夜勤明けの土曜日の朝は何もなく、気分が解放的になり、よく皆で築地に繰り出した。下條は食い道楽で、リーズナブルな料金で旨いお店を案内してくれた。そこで、派遣生活脱却の道のりを説いて、皆は聞き入っていた。下條もダブルウワークだけでなく、更に起業の準備に入っていた。昔上場の実績ある下條の言葉は説得力があり、いつの日にか、投資の勉強会となっていた。

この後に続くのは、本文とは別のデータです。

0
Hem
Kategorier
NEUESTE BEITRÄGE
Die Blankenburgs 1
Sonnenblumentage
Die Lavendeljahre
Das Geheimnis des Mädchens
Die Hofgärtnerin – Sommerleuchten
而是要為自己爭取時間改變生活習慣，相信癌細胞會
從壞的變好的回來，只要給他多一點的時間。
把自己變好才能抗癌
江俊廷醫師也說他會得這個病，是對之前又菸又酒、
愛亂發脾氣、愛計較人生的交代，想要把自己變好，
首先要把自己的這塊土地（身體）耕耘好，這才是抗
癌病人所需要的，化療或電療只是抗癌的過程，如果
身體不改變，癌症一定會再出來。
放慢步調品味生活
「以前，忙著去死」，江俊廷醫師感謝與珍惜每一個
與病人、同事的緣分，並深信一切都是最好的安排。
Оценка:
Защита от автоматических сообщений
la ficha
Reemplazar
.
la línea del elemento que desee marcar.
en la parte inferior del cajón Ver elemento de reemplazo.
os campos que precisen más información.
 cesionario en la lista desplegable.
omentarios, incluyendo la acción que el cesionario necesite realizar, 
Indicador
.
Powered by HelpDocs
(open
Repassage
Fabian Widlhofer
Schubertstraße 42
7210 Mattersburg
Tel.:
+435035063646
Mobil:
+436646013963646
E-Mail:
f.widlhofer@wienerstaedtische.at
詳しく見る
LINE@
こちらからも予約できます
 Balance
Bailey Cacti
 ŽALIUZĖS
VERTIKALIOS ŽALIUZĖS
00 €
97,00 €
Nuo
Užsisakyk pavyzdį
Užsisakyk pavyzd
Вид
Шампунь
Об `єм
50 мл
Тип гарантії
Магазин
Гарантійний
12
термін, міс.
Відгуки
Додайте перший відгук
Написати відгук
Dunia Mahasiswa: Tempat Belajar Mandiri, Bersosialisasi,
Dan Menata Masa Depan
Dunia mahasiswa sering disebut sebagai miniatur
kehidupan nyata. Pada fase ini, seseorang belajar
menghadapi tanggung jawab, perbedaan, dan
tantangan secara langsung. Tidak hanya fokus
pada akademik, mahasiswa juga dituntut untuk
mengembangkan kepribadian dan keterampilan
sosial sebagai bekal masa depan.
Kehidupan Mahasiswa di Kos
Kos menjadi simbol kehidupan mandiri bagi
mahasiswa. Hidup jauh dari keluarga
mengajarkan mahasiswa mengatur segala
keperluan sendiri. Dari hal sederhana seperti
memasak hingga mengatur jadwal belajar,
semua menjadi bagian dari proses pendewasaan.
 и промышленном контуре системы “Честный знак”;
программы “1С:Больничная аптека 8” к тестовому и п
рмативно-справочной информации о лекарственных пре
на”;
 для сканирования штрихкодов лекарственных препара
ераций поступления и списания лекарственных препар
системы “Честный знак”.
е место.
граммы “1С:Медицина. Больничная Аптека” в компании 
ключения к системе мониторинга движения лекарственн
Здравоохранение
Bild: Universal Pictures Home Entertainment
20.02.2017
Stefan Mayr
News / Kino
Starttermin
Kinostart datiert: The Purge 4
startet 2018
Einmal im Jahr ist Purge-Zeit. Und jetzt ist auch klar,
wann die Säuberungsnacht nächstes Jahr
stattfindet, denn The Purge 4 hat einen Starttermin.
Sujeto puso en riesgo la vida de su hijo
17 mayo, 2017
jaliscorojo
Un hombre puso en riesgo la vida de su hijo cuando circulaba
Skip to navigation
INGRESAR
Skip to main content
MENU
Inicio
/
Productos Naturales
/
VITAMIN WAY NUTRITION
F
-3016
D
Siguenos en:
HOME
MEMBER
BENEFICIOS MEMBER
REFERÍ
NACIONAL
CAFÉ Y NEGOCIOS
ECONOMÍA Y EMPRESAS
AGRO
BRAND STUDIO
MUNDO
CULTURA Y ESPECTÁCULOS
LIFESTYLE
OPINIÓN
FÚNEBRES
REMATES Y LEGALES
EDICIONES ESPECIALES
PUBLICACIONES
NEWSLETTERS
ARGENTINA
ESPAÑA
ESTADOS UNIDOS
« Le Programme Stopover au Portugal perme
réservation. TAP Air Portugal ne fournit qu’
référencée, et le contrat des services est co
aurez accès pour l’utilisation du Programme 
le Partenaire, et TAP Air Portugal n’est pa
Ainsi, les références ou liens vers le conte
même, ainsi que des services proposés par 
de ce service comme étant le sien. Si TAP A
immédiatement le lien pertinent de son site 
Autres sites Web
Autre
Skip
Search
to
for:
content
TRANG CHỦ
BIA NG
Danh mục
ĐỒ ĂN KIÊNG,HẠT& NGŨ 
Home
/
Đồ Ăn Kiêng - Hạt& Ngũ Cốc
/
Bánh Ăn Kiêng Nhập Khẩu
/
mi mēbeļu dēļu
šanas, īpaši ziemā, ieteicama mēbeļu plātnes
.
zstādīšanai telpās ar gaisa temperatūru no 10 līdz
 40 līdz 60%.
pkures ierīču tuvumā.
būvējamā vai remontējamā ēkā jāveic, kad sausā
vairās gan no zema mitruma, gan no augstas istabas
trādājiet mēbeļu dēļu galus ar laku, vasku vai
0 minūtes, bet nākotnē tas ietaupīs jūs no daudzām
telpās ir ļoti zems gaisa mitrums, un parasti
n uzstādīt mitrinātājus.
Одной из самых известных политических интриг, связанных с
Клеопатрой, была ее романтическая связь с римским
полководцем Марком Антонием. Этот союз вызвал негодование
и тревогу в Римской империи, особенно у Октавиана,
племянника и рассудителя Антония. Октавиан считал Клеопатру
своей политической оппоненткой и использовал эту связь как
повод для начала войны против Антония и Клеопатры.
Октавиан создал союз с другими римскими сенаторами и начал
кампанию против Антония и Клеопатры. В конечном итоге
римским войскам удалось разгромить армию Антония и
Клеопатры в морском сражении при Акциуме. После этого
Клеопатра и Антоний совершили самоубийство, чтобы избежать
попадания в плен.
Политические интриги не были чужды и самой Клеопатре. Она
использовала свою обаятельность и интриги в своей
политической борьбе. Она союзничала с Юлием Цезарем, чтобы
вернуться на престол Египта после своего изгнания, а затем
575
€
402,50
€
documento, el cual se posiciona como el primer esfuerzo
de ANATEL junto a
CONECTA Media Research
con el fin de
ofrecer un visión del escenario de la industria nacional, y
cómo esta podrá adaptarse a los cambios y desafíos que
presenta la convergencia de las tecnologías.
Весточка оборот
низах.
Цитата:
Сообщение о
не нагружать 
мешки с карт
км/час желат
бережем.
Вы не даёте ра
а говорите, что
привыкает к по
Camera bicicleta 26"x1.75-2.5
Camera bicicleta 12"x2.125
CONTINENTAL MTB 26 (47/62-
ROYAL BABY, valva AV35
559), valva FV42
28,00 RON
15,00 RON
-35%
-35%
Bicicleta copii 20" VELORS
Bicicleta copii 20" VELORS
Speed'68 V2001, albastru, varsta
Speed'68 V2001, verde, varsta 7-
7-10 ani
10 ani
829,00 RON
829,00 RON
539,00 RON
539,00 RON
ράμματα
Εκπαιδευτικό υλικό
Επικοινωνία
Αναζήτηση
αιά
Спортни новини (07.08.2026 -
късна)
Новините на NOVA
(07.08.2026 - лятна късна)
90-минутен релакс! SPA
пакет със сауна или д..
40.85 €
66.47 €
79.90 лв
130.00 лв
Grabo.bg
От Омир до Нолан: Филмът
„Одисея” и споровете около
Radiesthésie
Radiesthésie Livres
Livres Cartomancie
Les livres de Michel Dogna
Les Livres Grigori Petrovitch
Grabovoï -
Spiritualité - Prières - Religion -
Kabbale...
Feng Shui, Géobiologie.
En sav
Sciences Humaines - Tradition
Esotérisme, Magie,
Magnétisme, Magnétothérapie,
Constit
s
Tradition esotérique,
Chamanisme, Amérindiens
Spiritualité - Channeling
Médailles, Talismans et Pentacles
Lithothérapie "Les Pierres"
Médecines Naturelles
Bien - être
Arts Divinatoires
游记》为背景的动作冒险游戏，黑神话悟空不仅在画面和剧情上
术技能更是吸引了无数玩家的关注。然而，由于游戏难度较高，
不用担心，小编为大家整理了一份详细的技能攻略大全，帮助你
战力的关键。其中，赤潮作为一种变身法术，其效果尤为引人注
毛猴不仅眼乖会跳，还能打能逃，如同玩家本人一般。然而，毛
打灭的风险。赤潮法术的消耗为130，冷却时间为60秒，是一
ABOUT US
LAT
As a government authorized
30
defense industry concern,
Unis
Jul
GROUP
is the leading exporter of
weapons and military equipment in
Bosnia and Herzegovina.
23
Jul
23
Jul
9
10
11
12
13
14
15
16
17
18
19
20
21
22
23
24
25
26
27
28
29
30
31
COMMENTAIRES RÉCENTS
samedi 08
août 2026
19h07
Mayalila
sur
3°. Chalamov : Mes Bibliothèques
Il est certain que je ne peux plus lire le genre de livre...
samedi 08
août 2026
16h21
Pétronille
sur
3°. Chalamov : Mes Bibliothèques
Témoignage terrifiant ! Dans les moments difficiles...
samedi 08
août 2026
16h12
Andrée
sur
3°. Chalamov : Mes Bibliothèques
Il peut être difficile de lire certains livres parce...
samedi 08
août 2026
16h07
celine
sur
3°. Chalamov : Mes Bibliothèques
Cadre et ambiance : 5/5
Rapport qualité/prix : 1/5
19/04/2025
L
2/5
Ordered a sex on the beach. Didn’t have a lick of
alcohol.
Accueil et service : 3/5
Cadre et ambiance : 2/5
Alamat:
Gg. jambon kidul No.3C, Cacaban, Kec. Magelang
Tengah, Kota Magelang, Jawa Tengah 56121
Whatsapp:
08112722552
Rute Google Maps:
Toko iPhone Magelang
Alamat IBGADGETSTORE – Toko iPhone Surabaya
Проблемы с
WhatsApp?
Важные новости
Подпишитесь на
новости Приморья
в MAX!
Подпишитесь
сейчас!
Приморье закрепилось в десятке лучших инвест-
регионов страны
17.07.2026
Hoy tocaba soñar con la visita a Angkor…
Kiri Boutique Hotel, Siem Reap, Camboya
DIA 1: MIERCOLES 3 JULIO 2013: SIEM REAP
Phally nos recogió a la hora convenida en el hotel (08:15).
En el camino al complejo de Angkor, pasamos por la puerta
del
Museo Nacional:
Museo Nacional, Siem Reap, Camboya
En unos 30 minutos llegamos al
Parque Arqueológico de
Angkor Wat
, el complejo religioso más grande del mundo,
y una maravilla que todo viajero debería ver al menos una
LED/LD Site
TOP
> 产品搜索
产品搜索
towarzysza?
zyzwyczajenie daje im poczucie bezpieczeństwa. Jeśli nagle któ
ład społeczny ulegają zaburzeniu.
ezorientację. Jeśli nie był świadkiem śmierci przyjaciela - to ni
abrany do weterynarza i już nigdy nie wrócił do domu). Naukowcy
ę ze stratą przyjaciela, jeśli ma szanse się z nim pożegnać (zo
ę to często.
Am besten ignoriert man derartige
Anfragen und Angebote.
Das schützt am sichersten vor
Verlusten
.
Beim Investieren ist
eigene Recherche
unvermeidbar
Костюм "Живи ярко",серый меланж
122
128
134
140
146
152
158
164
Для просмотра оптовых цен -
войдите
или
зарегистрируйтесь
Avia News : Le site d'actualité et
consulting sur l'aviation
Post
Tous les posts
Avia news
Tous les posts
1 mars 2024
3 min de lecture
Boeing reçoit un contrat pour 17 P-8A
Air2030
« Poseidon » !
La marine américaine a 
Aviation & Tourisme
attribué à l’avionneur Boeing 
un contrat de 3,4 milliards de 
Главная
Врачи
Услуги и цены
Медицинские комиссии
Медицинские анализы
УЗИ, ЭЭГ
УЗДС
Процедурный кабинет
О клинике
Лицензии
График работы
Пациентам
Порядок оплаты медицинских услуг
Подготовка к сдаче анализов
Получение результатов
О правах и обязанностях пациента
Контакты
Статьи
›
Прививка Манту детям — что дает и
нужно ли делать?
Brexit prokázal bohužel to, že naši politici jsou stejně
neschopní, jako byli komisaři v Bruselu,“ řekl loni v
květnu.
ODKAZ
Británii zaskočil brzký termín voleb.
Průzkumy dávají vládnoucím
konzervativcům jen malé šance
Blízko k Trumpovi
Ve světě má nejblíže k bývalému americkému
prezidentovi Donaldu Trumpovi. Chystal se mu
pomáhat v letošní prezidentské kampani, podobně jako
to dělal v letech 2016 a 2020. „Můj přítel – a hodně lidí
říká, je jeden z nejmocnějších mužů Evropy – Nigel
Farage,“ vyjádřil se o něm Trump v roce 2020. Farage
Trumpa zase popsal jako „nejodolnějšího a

下條自身、FX取引ではかなりの利益をもたらしていたのだ。
何故か、仲間たちは、夜勤の職場では疎まれていた。何故なら、社会常識や決算書の読み方やその他必要知識は、エリアマネージャーやスーパーバイザ-らとはレベルが違っていたから。彼等には面白くない存在であったのだろう。だから、僅かなタイミングの一瞬の居眠りの機会を見つけては勝ち誇ったように、わめき散らすのが常であった。
しかし、下條は、我関せず。言わすだけ言わせておけばいいと、相手にはしなかったのだ。